Michael Kovacs, partner, Castleforge, added investors able to do “hard things that other people can’t do” would be rewarded. He said: “Can you refurbish an asset? Can you create a high yielding income stream? Can you have your own integrated development asset management team? And also, can you operate the real estate … becoming real estate 3.0.”

Castleforge is applying this strategy to the U.K. regional office sector, he told the audience, as it focuses on delivering workplaces that understood how buildings should make workers “feel”, adding that occupiers were attracted to buildings that were in the right location, offered affordable lunch options and amenities.

“This is why we’ve seen double digit rental growth in some of our office properties last year and this isn’t even in central London—but in Manchester and Glasgow, for instance. So it is having the ability to see through the negativity and look for where the market could be getting in wrong,” he explained.

Rosenfeld said that the U.S. mega manager, which in April raised $30.4 billion for its largest ever real estate fund to date, agreed that operating real estate was a critical aspect of value-add investment today: “So much more real estate is becoming about operating a business. We definitely see that a lot.”

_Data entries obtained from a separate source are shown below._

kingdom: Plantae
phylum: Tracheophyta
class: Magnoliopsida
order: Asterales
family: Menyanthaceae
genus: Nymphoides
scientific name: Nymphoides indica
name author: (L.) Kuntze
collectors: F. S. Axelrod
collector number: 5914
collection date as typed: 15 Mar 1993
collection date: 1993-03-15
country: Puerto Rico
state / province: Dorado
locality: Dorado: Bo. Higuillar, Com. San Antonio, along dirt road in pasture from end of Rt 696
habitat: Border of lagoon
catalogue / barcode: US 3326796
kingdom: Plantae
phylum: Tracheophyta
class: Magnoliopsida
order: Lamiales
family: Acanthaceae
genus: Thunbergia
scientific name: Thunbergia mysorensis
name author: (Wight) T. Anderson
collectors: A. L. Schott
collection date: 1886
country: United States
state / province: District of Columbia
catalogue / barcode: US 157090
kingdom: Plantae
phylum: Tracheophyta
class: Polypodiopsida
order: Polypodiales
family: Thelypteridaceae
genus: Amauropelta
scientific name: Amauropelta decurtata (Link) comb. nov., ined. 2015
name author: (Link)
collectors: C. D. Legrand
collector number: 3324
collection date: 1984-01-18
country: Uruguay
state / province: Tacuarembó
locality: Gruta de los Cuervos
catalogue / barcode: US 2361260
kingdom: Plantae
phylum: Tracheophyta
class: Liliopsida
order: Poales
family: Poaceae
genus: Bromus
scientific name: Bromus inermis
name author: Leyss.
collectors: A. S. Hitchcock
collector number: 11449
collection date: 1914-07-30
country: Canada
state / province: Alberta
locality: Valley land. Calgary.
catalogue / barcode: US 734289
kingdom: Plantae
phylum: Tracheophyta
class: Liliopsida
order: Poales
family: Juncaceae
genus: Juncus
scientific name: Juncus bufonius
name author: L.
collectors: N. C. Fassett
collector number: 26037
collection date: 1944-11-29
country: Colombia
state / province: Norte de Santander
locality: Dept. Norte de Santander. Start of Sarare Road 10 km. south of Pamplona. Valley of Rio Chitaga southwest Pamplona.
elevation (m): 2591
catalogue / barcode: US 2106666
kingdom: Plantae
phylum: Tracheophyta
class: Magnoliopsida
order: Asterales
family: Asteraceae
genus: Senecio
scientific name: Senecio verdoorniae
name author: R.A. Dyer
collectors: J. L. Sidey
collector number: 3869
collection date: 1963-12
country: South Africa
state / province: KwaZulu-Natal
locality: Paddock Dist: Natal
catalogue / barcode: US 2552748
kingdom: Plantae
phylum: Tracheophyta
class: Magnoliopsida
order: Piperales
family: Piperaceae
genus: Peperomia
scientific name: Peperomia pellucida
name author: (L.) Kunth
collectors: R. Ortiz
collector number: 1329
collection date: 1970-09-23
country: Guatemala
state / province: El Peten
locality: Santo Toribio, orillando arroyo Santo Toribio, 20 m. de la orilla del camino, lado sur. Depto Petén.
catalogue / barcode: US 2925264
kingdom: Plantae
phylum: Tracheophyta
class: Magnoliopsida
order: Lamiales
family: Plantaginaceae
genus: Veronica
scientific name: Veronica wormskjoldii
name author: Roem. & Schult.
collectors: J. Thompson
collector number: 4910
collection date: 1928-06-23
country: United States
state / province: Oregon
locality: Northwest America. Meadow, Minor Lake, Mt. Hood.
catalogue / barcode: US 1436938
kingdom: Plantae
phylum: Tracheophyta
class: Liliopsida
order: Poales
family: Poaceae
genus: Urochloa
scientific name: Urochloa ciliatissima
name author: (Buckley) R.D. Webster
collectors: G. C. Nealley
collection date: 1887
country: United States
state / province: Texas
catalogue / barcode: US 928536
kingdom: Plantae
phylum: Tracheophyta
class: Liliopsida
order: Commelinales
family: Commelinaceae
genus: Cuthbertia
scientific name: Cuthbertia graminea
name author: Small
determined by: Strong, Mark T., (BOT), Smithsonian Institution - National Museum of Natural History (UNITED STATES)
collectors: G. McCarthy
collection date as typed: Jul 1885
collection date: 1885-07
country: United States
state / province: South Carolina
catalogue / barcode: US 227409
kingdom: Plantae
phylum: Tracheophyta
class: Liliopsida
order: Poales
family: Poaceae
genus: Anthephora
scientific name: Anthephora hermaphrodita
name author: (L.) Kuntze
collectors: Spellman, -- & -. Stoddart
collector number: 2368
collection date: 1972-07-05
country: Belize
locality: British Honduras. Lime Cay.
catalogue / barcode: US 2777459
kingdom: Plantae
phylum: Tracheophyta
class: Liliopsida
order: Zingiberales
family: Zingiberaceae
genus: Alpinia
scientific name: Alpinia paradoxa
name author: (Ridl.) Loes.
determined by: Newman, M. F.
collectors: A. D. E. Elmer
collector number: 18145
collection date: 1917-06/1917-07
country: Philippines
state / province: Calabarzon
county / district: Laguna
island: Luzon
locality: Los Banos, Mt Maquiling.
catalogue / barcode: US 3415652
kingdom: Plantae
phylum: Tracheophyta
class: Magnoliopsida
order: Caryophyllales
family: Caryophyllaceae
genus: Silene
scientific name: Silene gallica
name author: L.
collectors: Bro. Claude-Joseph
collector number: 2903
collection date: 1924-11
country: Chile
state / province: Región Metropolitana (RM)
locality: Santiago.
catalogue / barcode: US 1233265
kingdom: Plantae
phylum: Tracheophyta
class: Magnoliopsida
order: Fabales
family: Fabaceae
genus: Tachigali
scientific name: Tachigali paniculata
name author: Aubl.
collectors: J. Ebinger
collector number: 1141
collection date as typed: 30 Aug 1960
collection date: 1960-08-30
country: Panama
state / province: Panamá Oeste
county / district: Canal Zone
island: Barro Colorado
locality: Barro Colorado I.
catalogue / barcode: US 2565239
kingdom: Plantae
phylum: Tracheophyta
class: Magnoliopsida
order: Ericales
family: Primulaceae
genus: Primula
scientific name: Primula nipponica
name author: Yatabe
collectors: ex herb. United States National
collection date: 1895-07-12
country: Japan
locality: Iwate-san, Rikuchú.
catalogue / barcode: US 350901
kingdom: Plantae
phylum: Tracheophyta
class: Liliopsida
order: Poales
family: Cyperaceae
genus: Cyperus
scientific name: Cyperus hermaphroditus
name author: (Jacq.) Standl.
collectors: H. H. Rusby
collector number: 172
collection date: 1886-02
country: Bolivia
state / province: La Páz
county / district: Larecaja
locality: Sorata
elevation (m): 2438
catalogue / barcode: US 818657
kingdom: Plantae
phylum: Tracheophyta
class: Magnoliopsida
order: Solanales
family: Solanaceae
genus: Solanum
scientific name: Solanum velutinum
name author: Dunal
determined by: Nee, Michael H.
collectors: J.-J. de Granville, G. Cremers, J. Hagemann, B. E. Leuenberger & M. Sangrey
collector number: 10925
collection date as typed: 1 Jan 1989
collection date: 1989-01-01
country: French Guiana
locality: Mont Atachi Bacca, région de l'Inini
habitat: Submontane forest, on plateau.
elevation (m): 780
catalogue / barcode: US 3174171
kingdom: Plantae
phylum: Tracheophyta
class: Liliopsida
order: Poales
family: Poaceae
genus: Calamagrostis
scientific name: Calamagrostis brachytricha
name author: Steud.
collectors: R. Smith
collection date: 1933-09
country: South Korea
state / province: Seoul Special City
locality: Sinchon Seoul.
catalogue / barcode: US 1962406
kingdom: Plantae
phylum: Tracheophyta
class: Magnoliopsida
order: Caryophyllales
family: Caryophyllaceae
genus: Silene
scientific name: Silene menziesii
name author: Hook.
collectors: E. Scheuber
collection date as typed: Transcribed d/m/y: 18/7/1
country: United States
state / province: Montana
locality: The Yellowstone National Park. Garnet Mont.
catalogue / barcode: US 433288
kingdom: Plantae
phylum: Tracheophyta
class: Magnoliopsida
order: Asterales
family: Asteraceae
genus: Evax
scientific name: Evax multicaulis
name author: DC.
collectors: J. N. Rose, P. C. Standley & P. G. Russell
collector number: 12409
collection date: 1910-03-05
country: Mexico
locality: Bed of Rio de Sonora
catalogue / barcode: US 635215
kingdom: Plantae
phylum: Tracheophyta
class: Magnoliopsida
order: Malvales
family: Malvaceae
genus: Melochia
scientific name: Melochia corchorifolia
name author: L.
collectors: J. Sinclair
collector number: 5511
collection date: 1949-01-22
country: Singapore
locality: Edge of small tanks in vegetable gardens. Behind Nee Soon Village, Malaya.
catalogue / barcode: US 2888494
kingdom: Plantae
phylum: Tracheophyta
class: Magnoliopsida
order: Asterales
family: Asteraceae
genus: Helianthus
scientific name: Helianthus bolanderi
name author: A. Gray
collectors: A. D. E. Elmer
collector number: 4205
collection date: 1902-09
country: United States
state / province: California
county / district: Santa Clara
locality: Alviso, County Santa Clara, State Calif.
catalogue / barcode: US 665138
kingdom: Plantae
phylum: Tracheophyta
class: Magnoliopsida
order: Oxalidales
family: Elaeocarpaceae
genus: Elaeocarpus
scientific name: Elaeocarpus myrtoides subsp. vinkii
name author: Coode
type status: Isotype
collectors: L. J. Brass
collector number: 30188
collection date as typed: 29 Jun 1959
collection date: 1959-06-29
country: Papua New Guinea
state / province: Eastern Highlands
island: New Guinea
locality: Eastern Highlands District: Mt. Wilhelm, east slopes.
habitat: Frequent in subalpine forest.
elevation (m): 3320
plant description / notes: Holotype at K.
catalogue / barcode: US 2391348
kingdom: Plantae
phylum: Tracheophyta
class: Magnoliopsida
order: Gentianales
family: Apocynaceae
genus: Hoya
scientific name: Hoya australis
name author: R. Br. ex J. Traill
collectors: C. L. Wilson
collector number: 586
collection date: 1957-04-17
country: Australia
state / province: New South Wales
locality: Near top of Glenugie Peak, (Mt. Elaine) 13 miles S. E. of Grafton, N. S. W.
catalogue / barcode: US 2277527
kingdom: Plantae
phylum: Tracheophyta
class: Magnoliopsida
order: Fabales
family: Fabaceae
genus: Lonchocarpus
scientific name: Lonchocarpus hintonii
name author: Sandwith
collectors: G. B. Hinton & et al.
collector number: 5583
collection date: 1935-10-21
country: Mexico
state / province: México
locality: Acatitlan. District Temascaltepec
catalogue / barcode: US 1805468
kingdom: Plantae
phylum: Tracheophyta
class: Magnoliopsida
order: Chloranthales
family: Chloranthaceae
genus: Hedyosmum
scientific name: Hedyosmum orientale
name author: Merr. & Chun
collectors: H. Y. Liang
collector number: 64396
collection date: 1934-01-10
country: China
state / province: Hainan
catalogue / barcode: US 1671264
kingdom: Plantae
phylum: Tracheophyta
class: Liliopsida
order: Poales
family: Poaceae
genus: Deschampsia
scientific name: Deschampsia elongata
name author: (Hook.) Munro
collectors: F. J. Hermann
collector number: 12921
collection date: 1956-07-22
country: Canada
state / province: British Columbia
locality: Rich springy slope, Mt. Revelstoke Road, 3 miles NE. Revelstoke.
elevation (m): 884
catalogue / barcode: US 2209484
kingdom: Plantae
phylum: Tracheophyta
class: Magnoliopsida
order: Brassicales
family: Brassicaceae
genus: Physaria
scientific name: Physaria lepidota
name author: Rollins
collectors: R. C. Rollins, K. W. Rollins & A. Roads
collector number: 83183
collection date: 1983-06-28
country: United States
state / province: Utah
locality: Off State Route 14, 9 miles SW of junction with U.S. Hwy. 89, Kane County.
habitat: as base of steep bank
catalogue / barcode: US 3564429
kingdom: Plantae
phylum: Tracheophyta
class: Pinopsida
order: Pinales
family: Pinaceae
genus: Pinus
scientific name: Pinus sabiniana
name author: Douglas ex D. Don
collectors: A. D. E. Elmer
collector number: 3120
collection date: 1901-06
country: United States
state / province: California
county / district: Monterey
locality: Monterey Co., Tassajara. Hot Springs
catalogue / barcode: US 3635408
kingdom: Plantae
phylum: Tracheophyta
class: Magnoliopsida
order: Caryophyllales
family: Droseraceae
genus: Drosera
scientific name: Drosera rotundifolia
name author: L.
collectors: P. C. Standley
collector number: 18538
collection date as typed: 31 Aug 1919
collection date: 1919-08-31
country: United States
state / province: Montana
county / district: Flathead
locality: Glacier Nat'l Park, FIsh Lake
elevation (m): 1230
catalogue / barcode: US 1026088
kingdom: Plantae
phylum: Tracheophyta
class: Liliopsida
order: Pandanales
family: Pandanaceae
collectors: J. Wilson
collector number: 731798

He added that the company found the U.K. to be an easier place to undertake operational real estate investment relative to other countries in Europe, due to its established student accommodation and residential sector. The U.K.’s “supportive regulatory framework” also meant it was possible for investors “to quickly navigate a changing environment.”

Driving Higher Returns

Rosenfeld, who reported that Blackstone was witnessing “exciting” levels of interest in U.K. real estate from institutional investors from Asia Pacific, said it was “really important” to demonstrate to these would-be fund investors a strategic focus on logistics, residential, life sciences, travel and leisure. The majority of Blackstone’s investment activities in the present market, he confirmed, were focused on such sectors.

He added that successful fundraising in this current environment required managers to demonstrate they were not “wedded to what was the orthodoxy in the past”. Rosenfeld said that Blackstone had quickly pivoted its portfolio away from the office sector in recent years. “Today, offices are less that two percent of our portfolio. Fifteen years ago, it was about 50 percent.”

Michael Kovacs, partner, Castleforge, said there was an increasing opportunity for private equity firms to provide debt for a market in which traditional bank lenders were shying away from the sector: “A lot of [limited partners] are wondering about real estate private credit strategies,” he said.

“There are a lot of mezzanine situations, rescue capital situations [available], to lend to somebody that has borrowed against an asset that really had no longevity of income but had worked until now because of cheap finance, and now both of those in the reverse polarity year now at, hey, you can get 15 percent [return].”

From a borrower’s perspective, however, lack of debt capital is responsible for low levels of investment transactions, said Wilman.

Global investment volumes, according to the latest data from MSCI and RCA, declined by 50 percent compared during the first quarter of the year compared with the same period in 2022.

Wilman said Federated Hermes had seen “a lot of lenders going back to core clients” and added this was creating an unreliable lending environment for borrowers, whereby it was difficult to complete deals if using debt.

“You can find yourself in a situation halfway through a transaction where the debt provider changes its mind or changes the rate,” she said.

Wilman added: “This is why there isn’t as much investment volume at the moment, and it looks like it might remain that way for a while until the banks get more confidence.”